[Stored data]

○ ○ ○

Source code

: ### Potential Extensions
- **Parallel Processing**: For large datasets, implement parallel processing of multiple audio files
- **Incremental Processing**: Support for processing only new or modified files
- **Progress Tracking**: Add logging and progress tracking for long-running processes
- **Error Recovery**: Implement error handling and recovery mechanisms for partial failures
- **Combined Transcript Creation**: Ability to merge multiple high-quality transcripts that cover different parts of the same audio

○ ○ ○

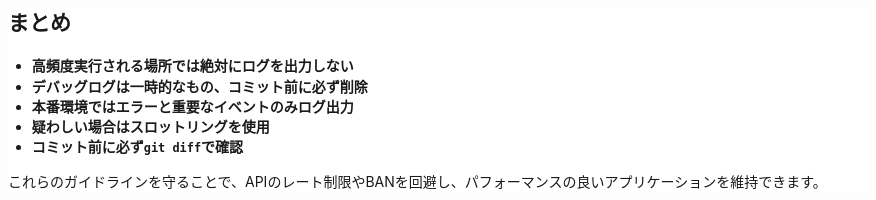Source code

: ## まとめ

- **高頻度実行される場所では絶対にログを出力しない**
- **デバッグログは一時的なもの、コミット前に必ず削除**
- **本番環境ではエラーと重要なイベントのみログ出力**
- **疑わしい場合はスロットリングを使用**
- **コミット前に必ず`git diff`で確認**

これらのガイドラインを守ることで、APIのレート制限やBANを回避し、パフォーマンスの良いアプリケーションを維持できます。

○ ○ ○

From the entries above, write out only the lines starting at the line that holds "### Potential Extensions" and ending at the line that holds "- **Combined Transcript", keeping both and matching them exactly.

-- TASK RESPONSE --
: ### Potential Extensions
- **Parallel Processing**: For large datasets, implement parallel processing of multiple audio files
- **Incremental Processing**: Support for processing only new or modified files
- **Progress Tracking**: Add logging and progress tracking for long-running processes
- **Error Recovery**: Implement error handling and recovery mechanisms for partial failures
- **Combined Transcript Creation**: Ability to merge multiple high-quality transcripts that cover different parts of the same audio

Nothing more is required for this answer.